I certainly respect your point of view. :)

While Norcroft may be a fine C compiler, it’s a lousy C++ compiler, and I feel that’s the crux of the matter, at least for me… Dating back to CFront (Stroustrup’s early C++ implementation, decades ago), it’s barely above “C with Classes” support, implementing an early form of templates, but no exceptions, for example.

Therefore, to put it bluntly, Norcroft isn’t usable for C++ development, at least if you want to use modern C++, including advantages like resource management using RAII, etc.

Even if you stick to “early C++”, the generated code (at least the last time I looked at it, about 15 years ago), was pretty suboptimal. For example, if you used classes/structs, it always passed them around as pointers to the object, even if the complete object could fit in a single register.

For me, I have no problem with people developing applications using C with Norcroft (or GCC for that matter), and it’s probably a fine compiler for that. However, reimplementing RISC OS using C just doesn’t hold any attraction for me…

I’m sorry to say so, and I have nothing against C as such: It’s a beautiful, little language (at least C89; they have since added things that seems to go against its spirit, like support for complex numbers directly in the language), but it’s basically a “portable assembler”, and as such it does its job in an admirable way.
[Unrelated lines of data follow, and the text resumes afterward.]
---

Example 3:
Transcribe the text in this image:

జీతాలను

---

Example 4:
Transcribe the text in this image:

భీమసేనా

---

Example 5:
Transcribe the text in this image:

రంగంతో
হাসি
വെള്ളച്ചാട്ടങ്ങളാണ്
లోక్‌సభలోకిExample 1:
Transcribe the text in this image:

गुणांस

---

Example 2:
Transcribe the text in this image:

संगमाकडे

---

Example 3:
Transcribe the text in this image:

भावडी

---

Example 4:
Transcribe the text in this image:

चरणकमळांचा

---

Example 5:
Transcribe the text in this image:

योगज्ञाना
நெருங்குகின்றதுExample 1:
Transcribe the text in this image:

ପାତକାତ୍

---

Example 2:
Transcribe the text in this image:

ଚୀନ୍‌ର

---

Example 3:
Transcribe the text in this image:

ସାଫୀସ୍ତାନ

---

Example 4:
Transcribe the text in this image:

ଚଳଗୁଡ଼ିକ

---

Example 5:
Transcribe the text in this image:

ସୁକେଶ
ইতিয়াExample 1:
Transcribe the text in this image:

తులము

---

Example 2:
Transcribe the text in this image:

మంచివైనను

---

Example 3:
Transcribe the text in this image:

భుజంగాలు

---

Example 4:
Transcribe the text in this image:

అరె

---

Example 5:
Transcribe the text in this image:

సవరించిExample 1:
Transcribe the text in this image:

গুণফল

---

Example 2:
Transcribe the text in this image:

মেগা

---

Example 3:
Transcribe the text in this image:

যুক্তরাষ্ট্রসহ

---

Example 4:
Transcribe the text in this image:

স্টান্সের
For me, however, its facilities for abstraction and design space is just too poor, for larger applications (or modules). All you have is basically functions and structs, and, yes, pointers. One of the major problems with C for me is that if you want to do a proper error handling, you should check every return code, and doing that, the code tends to become a mass of nested if’s, completely obscuring the application logic.

Because of this, most people tend to omit a lot of error checking (“This function is unlikely to return an error…”), and as a result, we end up with a lot of buggy, brittle applications (witness how Windows tend to “silently crash” when it runs out of some resource, for example).
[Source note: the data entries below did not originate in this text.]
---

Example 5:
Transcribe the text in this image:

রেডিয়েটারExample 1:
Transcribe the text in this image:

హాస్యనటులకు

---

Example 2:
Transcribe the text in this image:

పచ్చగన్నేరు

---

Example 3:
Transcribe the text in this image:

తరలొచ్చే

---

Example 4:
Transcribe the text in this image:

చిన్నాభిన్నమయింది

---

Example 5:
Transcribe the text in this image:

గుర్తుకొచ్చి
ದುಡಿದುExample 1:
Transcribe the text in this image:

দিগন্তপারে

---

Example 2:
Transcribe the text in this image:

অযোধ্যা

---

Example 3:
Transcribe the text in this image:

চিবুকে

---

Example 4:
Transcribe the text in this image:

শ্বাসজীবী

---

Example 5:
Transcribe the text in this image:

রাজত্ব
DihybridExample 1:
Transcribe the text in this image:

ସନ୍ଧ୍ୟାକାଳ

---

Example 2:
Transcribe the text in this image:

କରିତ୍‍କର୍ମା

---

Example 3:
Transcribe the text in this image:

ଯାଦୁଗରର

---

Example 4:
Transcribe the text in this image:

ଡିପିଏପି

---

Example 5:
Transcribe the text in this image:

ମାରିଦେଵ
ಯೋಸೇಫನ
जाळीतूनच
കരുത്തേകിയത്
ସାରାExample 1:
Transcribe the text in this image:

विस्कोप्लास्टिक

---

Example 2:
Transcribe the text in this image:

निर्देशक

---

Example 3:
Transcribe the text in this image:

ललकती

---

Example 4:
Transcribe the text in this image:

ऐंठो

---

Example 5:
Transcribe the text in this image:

It’s things like this that exceptions solve, for one thing, where you can’t forget to check a return code.

In any case, I suggest we let the community decide. If someone wants to reimplement a module in C, that’s perfectly fine by me. It certainly beats assembly code, at least (unless the code is horrible… :) ).

Likewise, if someone would like to take a stab at doing something in C++, I think we should let them, too…
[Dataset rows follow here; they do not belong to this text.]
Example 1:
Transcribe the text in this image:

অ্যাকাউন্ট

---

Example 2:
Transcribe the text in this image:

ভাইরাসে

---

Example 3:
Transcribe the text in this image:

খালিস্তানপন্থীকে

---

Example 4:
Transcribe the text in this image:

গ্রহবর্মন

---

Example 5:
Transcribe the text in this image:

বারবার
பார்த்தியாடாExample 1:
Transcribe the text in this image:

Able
If nothing else, we gain experience with several approaches this way.

Yes, C has served us well in the past, as has assembly code (I’ve been developing extensively with both, especially assembly code, but e.g. extAOF, the AOF front end to extASM, is written in C), but the world has moved forward since these languages were created, and I, for one, am not tempted to let go of the advantages I experience I get from a language like C++.

Lots of ink (electrons?) have been spent on C vs C++, and I respect the preference of those who prefer C, so I hope this won’t turn into yet another “language war”.

Live and let live is my attitude. :)

One of the major problems with C for me is that if you want to do a proper error handling, you should check every return code, and doing that, the code tends to become a mass of nested if’s, completely obscuring the application logic.

So, so, so true! I’ve often mused on this very problem. C gurus among us, is there not a neat way around this?

So, so, so true! I’ve often mused on this very problem. C gurus among us, is there not a neat way around this?

I find it quite amusing that an innocent-looking program like this:

#include <stdio.h>

int main()
{
  printf("Hello, World!");
}

is actually “wrong”… Did you know that printf() actually returns -1 if it fails…? And how often do you test the return code of printf…?

I thought so… ;)

It’s kind of reminiscent to Exception Handling: A False Sense of Security, which was something of a wake-up call in the C++ community…

It took the community many years to meet the challenge posed by the author, but we now know how to write exception-safe code (code that doesn’t leak resources in the presence of exceptions), and although it requires skill to do that where you handle “raw” resources, you can generally forget about it in the rest of the code, using the RAII idiom, ensuring that everything has an “owner”.